Find how many lines in the entries below carry the word "barskayatrapeza" and answer with only that figure.

=== Task material ===

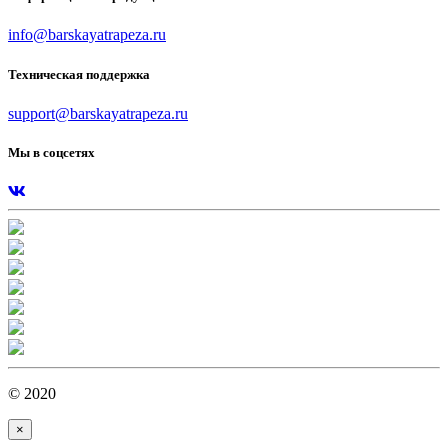
info@barskayatrapeza.ru
Техническая поддержка
support@barskayatrapeza.ru
Мы в соцсетях
© 2020
×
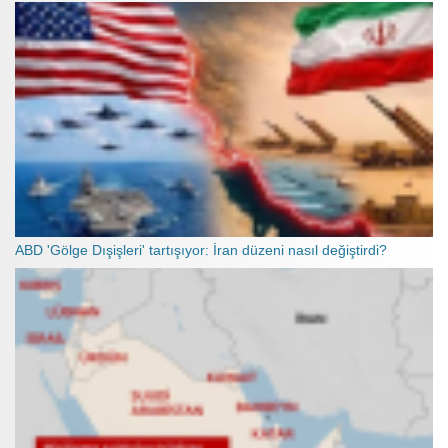
ABD 'Gölge Dışişleri' tartışıyor: İran düzeni nasıl değiştirdi?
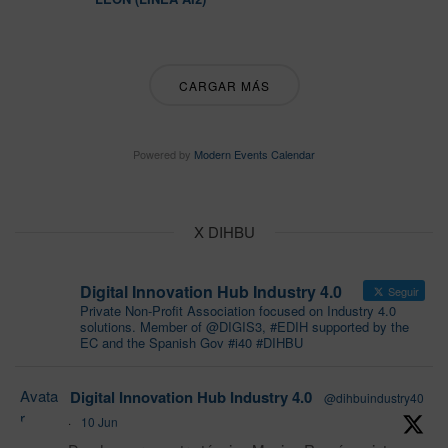
CARGAR MÁS
Powered by
Modern Events Calendar
X DIHBU
Digital Innovation Hub Industry 4.0
Seguir
Private Non-Profit Association focused on Industry 4.0
solutions. Member of @DIGIS3, #EDIH supported by the
EC and the Spanish Gov #i40 #DIHBU
Avata
Digital Innovation Hub Industry 4.0
@dihbuindustry40
r
·
10 Jun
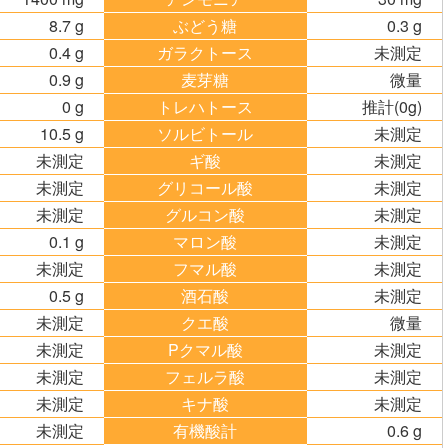
8.7 g
ぶどう糖
0.3 g
0.4 g
ガラクトース
未測定
0.9 g
麦芽糖
微量
0 g
トレハトース
推計(0g)
10.5 g
ソルビトール
未測定
未測定
ギ酸
未測定
未測定
グリコール酸
未測定
未測定
グルコン酸
未測定
0.1 g
マロン酸
未測定
未測定
フマル酸
未測定
0.5 g
酒石酸
未測定
未測定
クエ酸
微量
未測定
Pクマル酸
未測定
未測定
フェルラ酸
未測定
未測定
キナ酸
未測定
未測定
有機酸計
0.6 g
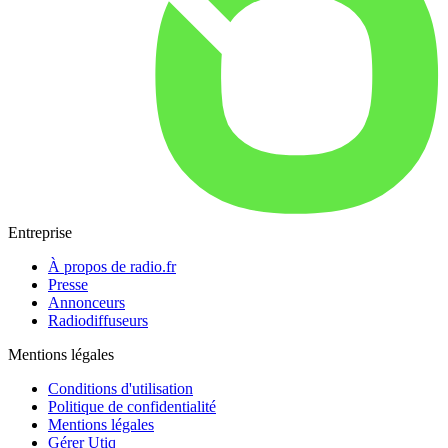
Entreprise
À propos de radio.fr
Presse
Annonceurs
Radiodiffuseurs
Mentions légales
Conditions d'utilisation
Politique de confidentialité
Mentions légales
Gérer Utiq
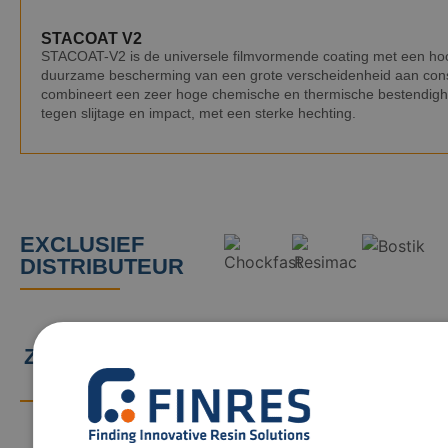
STACOAT V2
STACOAT-V2 is de universele filmvormende coating met een hoo
duurzame bescherming van een grote verscheidenheid aan constr
combineert een zeer hoge chemische en thermische bestendigh
tegen slijtage en impact, met een sterke hechting.
EXCLUSIEF
DISTRIBUTEUR
ZIJ VERTROUWEN
OP ONS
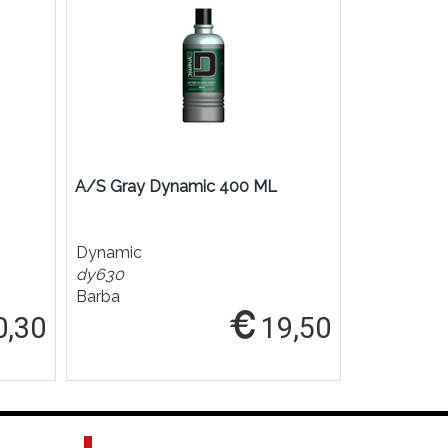
A/S Gray Dynamic 400 ML
A/S Leniti
Dynamic
Dynamic
dy630
dy297
Barba
Barba
0,30
19,50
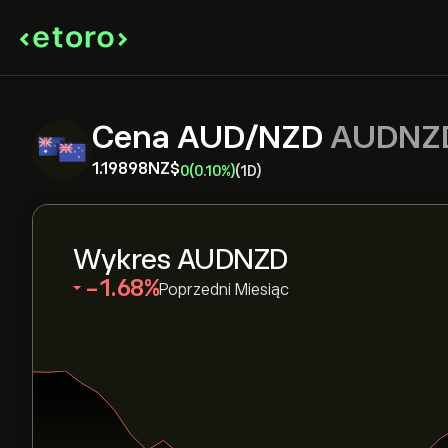
Cena AUD/NZD
AUDNZ
1.19898‎NZ$‎
0
(0.10%)
(1D)
Wykres AUDNZD
‎-1.68‎
Poprzedni Miesiąc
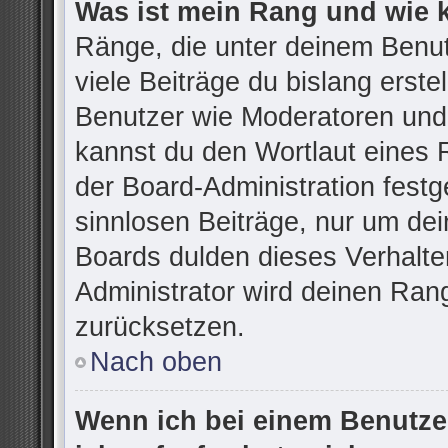
Was ist mein Rang und wie 
Ränge, die unter deinem Benu
viele Beiträge du bislang erstel
Benutzer wie Moderatoren und
kannst du den Wortlaut eines R
der Board-Administration festg
sinnlosen Beiträge, nur um d
Boards dulden dieses Verhalte
Administrator wird deinen Ran
zurücksetzen.
Nach oben
Wenn ich bei einem Benutzer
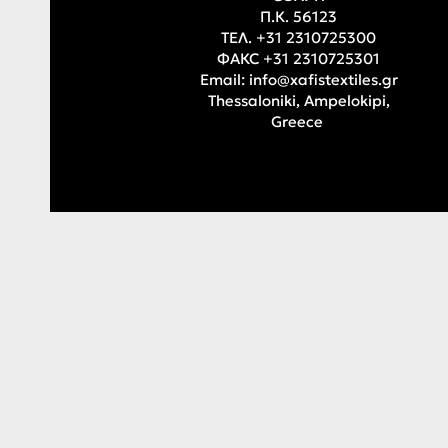
П.К. 56123
ТЕЛ. +31 2310725300
ФАКС +31 2310725301
Email:
info@xafistextiles.gr
Thessaloniki, Ampelokipi,
Greece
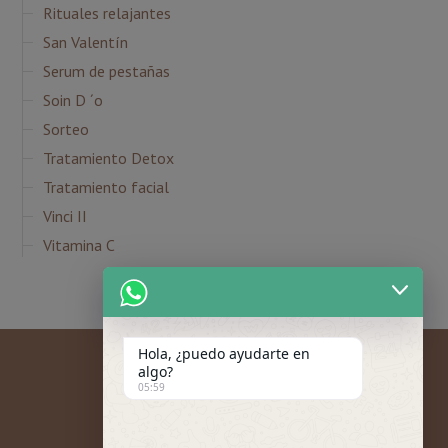
Rituales relajantes
San Valentín
Serum de pestañas
Soin D ´o
Sorteo
Tratamiento Detox
Tratamiento facial
Vinci II
Vitamina C
Hola, ¿puedo ayudarte en
algo?
05:59
Mi cuenta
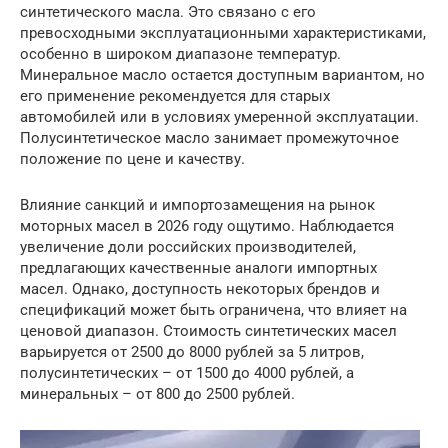
синтетического масла. Это связано с его
превосходными эксплуатационными характеристиками,
особенно в широком диапазоне температур.
Минеральное масло остается доступным вариантом, но
его применение рекомендуется для старых
автомобилей или в условиях умеренной эксплуатации.
Полусинтетическое масло занимает промежуточное
положение по цене и качеству.
Влияние санкций и импортозамещения на рынок
моторных масел в 2026 году ощутимо. Наблюдается
увеличение доли российских производителей,
предлагающих качественные аналоги импортных
масел. Однако, доступность некоторых брендов и
спецификаций может быть ограничена, что влияет на
ценовой диапазон. Стоимость синтетических масел
варьируется от 2500 до 8000 рублей за 5 литров,
полусинтетических – от 1500 до 4000 рублей, а
минеральных – от 800 до 2500 рублей.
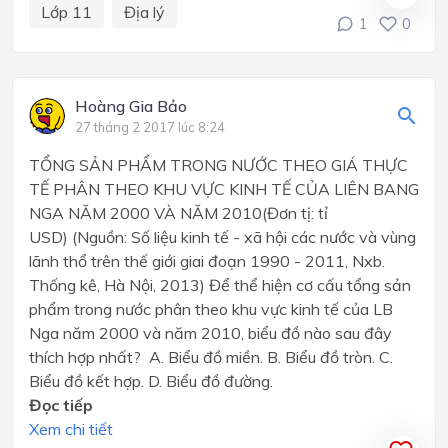
Lớp 11
Địa lý
1
0
Hoàng Gia Bảo
27 tháng 2 2017 lúc 8:24
TỔNG SẢN PHẨM TRONG NƯỚC THEO GIÁ THỰC
TẾ PHÂN THEO KHU VỰC KINH TẾ CỦA LIÊN BANG
NGA NĂM 2000 VÀ NĂM 2010(Đơn tị: tỉ
USD) (Nguồn: Số liệu kinh tế - xã hội các nước và vùng
lãnh thổ trên thế giới giai đoạn 1990 - 2011, Nxb.
Thống kê, Hà Nội, 2013) Để thể hiện cơ cấu tổng sản
phẩm trong nước phân theo khu vực kinh tế của LB
Nga năm 2000 và năm 2010, biểu đồ nào sau đây
thích hợp nhất? A. Biểu đồ miền. B. Biểu đồ tròn. C.
Biểu đồ kết hợp. D. Biểu đồ đường.
Đọc tiếp
Xem chi tiết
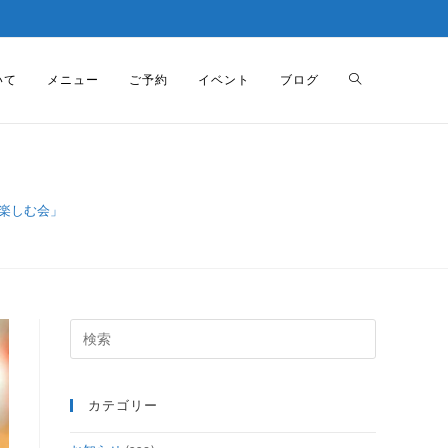
いて
メニュー
ご予約
イベント
ブログ
楽しむ会」
カテゴリー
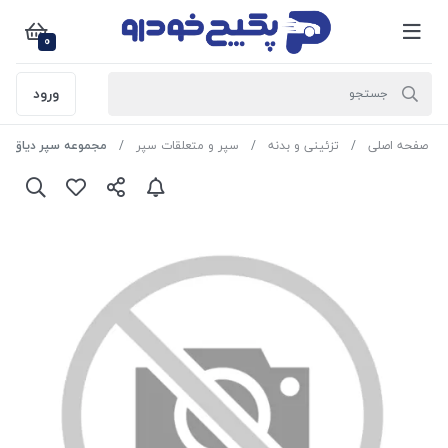
0
ورود
صفحه اصلی
تزئینی و بدنه
سپر و متعلقات سپر
مجموعه سپر دیاق فلزی جلو مشکی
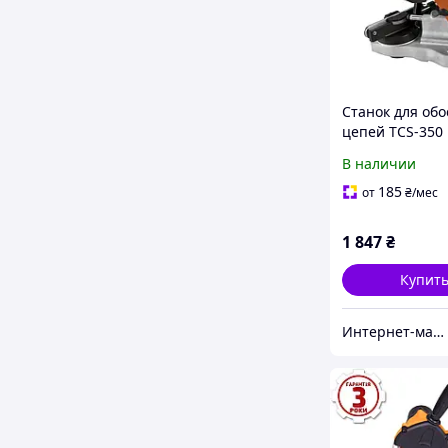
Станок для об
цепей TCS-350
В наличии
185
от
₴
/мес
1 847
₴
Купит
Интернет-магазин "inGarden"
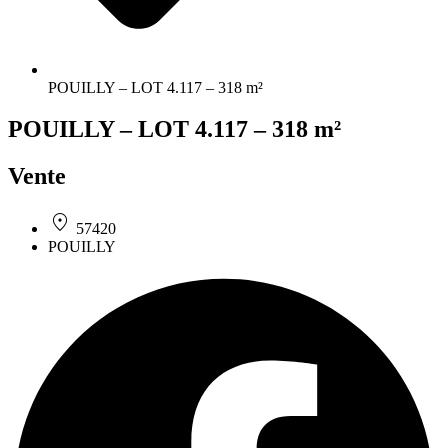
POUILLY – LOT 4.117 – 318 m²
POUILLY – LOT 4.117 – 318 m²
Vente
57420
POUILLY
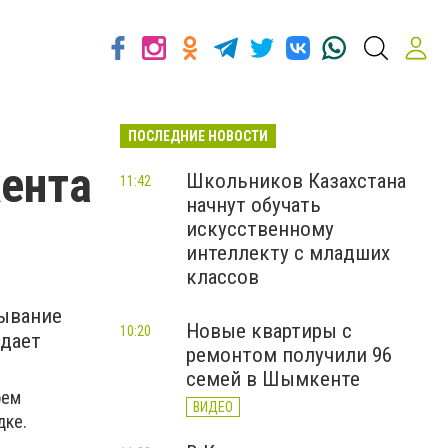
ПОСЛЕДНИЕ НОВОСТИ
ента
Школьников Казахстана
11:42
начнут обучать
искусственному
интеллекту с младших
классов
ывание
Новые квартиры с
10:20
едает
ремонтом получили 96
семей в Шымкенте
оем
ВИДЕО
дке.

===

# Finished exercise
2